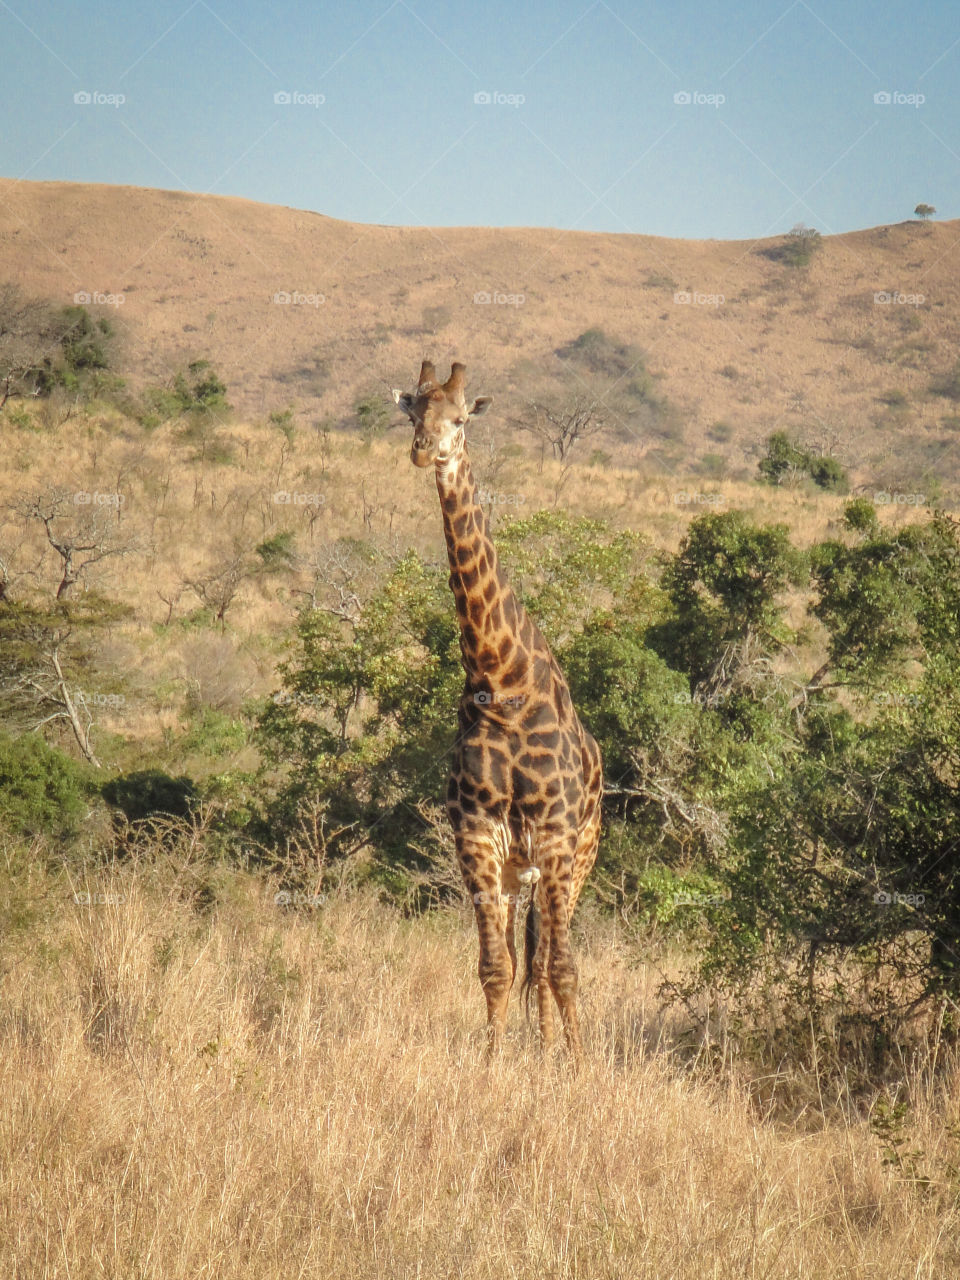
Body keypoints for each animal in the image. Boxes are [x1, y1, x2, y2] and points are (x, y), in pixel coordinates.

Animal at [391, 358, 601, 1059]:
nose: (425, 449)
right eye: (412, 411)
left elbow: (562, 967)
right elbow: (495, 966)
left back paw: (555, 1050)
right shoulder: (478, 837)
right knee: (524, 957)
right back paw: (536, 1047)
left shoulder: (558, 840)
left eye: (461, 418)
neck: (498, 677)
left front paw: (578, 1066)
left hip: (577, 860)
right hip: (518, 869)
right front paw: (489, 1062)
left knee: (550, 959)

About this task: Copy out, exactly as written, the line that contains "right elbow: (495, 966)" along with every line that comes after it in the material above, and nothing else.

Exercise output:
right elbow: (495, 966)
left back paw: (555, 1050)
right shoulder: (478, 837)
right knee: (524, 957)
right back paw: (536, 1047)
left shoulder: (558, 840)
left eye: (461, 418)
neck: (498, 677)
left front paw: (578, 1066)
left hip: (577, 860)
right hip: (518, 869)
right front paw: (489, 1062)
left knee: (550, 959)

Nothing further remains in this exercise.